The data section start

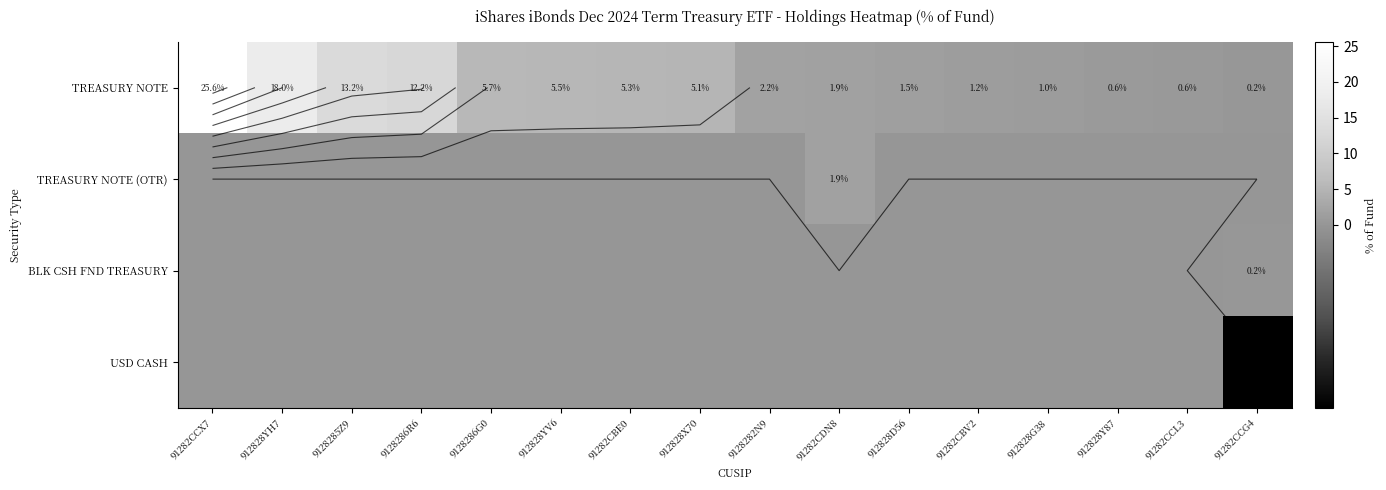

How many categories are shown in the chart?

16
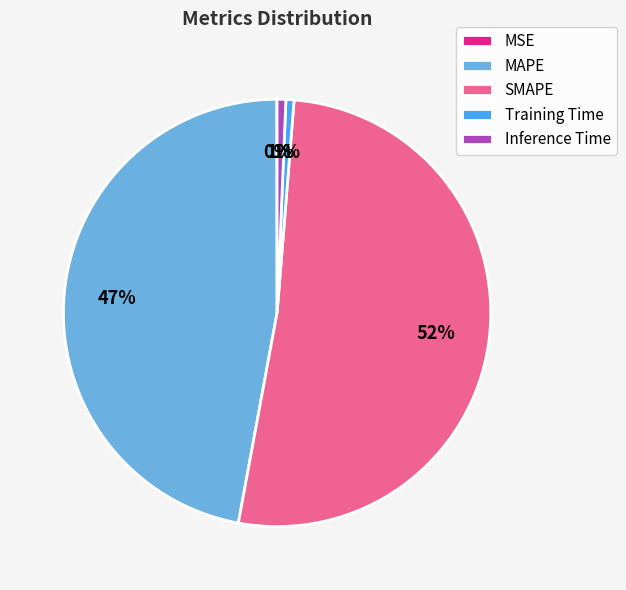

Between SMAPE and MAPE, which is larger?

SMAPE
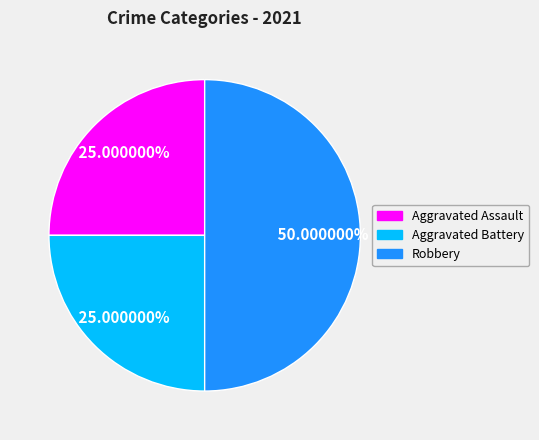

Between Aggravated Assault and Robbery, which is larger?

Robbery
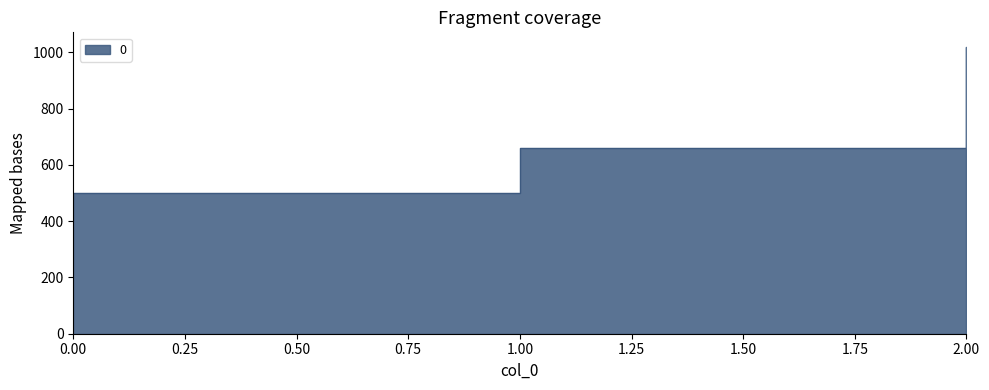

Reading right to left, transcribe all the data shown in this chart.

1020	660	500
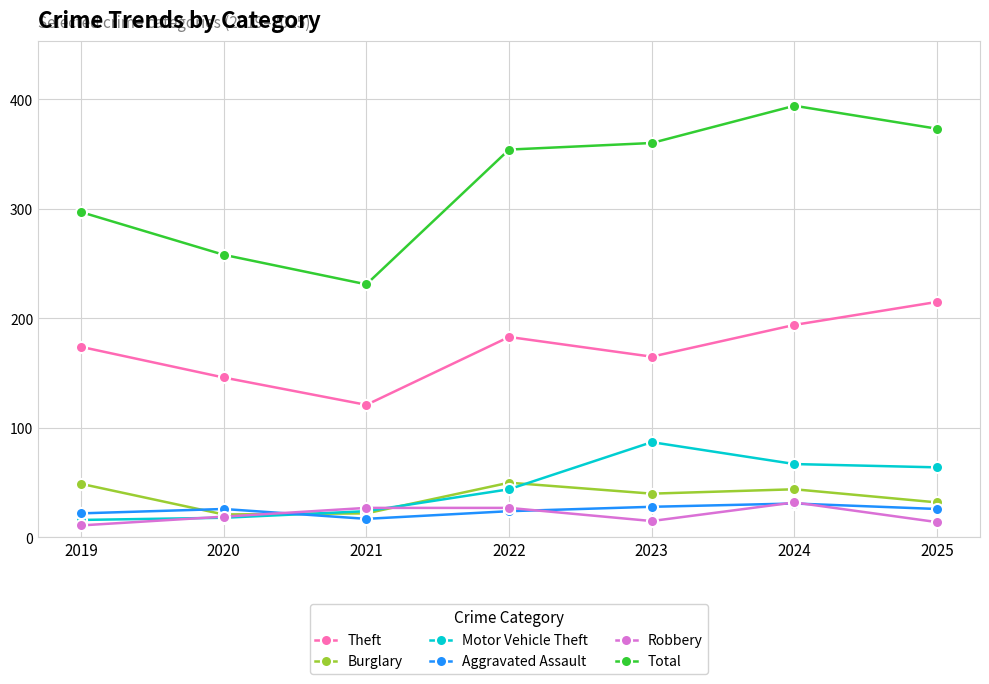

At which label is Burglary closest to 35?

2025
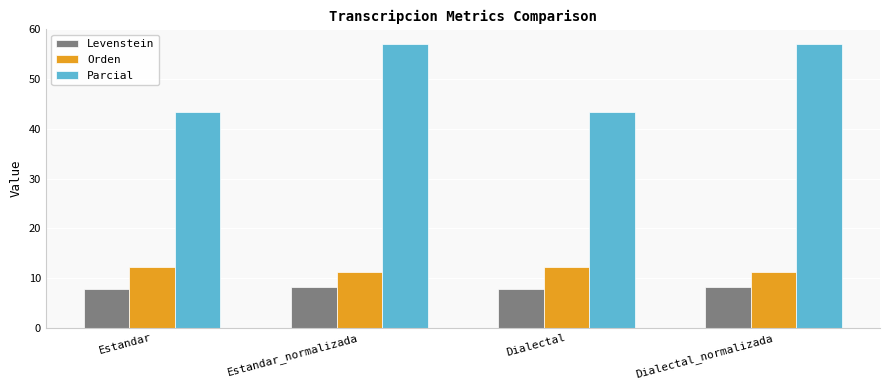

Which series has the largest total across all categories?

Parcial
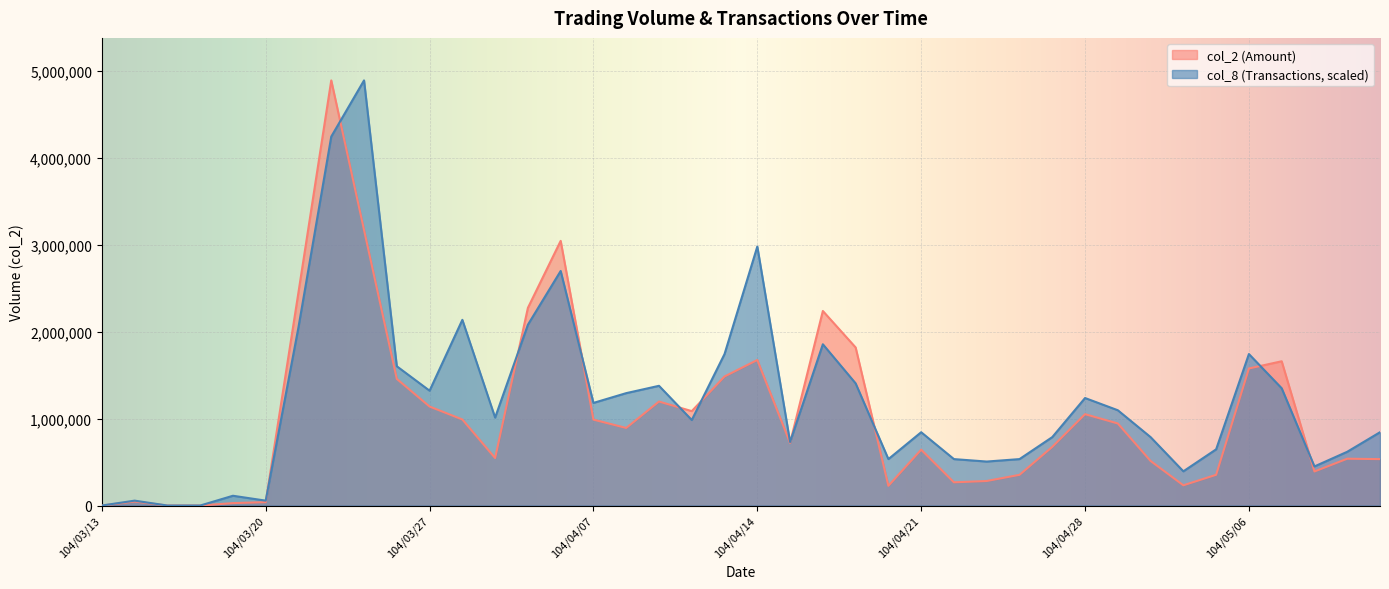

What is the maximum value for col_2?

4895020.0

The data section end

Please return the material above without changes, starting at the line containing "At which label is Burglary closest to 35?" and running through the end of the material, both ends included. Leave the pictures out.

Solution —
At which label is Burglary closest to 35?

2025

Which series has the largest total across all categories?

Parcial

What is the maximum value for col_2?

4895020.0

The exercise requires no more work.